## [HOW TO COMPLETE THIS TASK]
Retype, word for word, each line between the lines holding "(271, 294) = (465, 432): potted" and "(530, 347) = (856, 456): beige", inclusive, and leave the rest of the data alone.

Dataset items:
^^^^

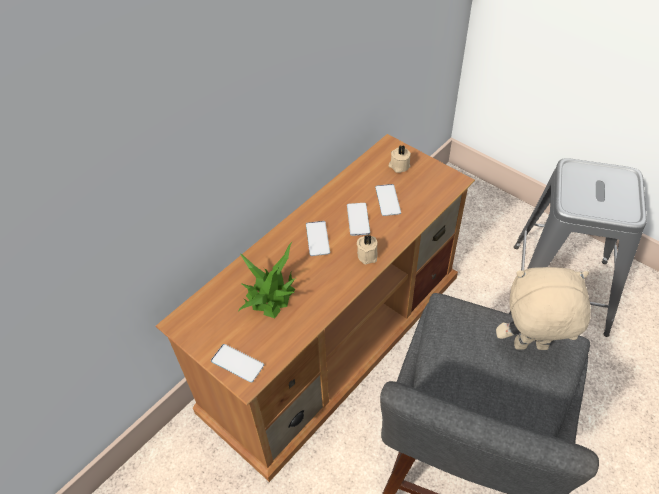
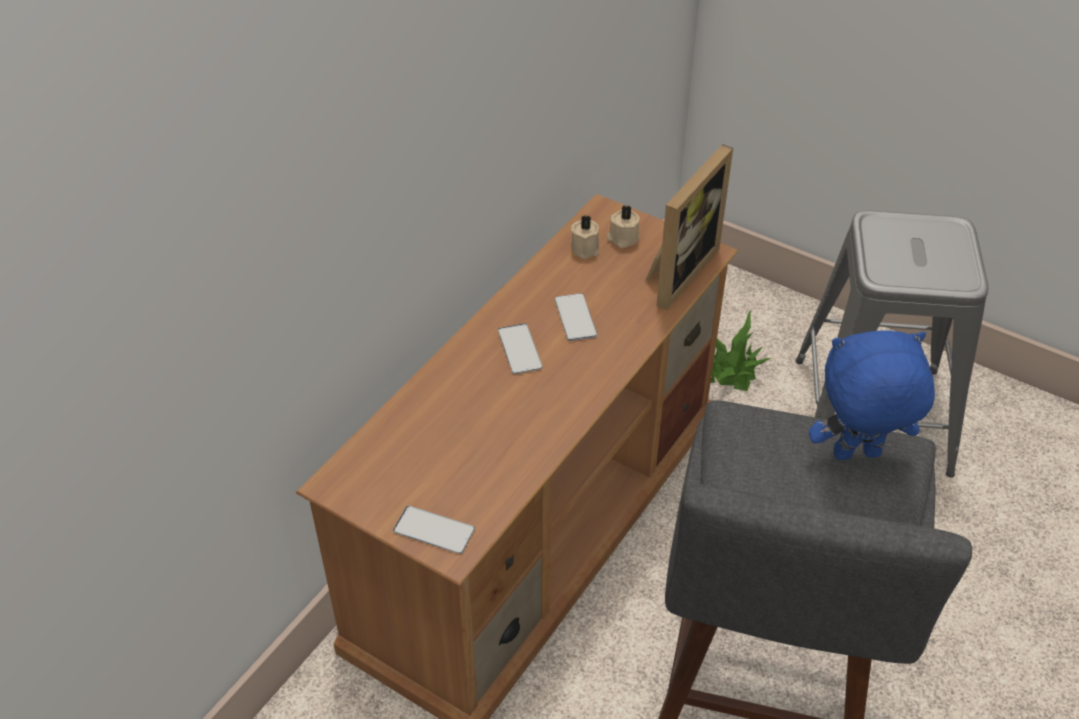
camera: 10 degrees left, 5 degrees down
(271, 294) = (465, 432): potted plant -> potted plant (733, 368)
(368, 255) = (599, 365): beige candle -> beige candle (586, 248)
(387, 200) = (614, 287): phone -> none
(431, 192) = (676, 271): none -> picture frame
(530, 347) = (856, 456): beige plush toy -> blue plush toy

^^^^

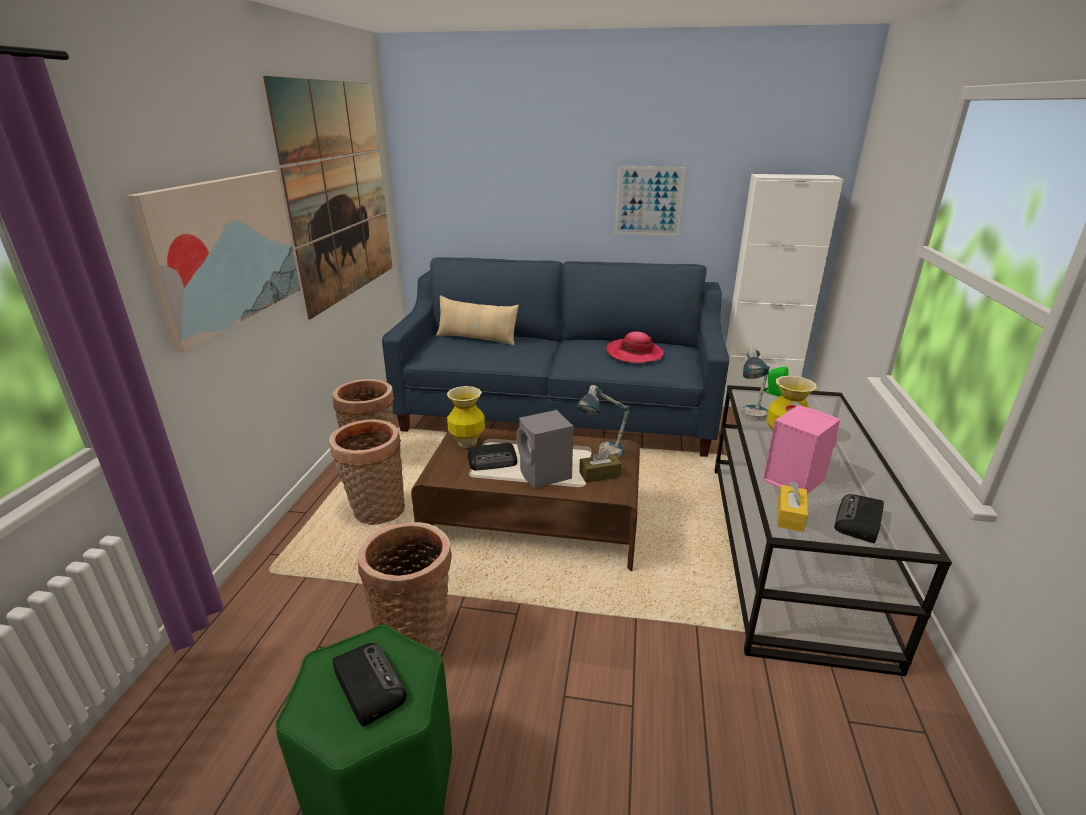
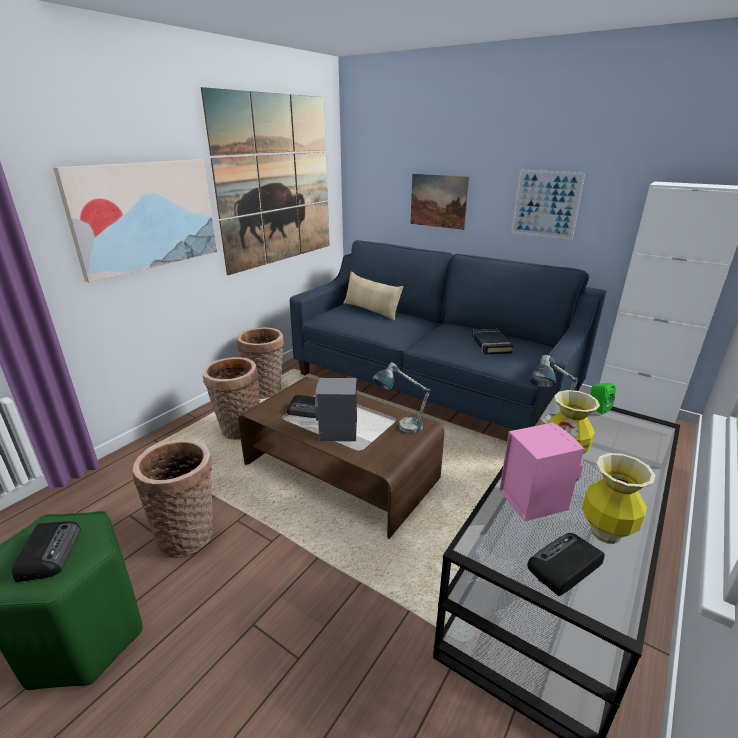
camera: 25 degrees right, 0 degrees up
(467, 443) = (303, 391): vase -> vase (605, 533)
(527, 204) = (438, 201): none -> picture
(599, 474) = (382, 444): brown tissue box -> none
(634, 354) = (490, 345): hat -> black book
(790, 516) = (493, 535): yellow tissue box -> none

^^^^

## [ANSWER BELOW]
(271, 294) = (465, 432): potted plant -> potted plant (733, 368)
(368, 255) = (599, 365): beige candle -> beige candle (586, 248)
(387, 200) = (614, 287): phone -> none
(431, 192) = (676, 271): none -> picture frame
(530, 347) = (856, 456): beige plush toy -> blue plush toy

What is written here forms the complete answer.